If you're still in the process of applying for SSDI — not yet approved — working while your application is pending introduces a different set of considerations. The SSA evaluates whether your earnings during the application period exceed SGA. If they do, it can be a basis for denial at the very first step of the five-step evaluation process, before your medical condition is even fully reviewed.
This doesn't mean working during an application automatically disqualifies you. Work below SGA, or work that ends due to your medical condition, may be evaluated differently. But the timing and amount of earnings during the application period are factors the SSA will examine closely.

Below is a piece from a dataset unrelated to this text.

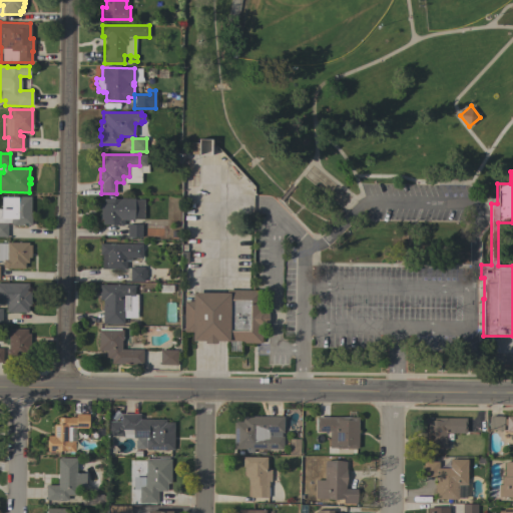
[(30,212),(31,212),(31,225),(11,225),(11,218),(1,218),(1,197),(11,197),(11,196),(30,196),(30,212)]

How SSDI's work rules apply to any given person depends heavily on individual circumstances:
Some beneficiaries successfully maintain part-time work for years while staying below SGA. Others attempt full-time employment, exhaust their TWP, and ultimately return to full benefits when work becomes unsustainable. Others lose benefits entirely after the EPE when earnings consistently exceed SGA — and must re-apply if their condition later prevents them from working again.
The mechanics of the program are consistent. What varies is how those mechanics interact with each person's earnings history, medical situation, and work capacity — and that's a calculation the program itself can't make on your behalf.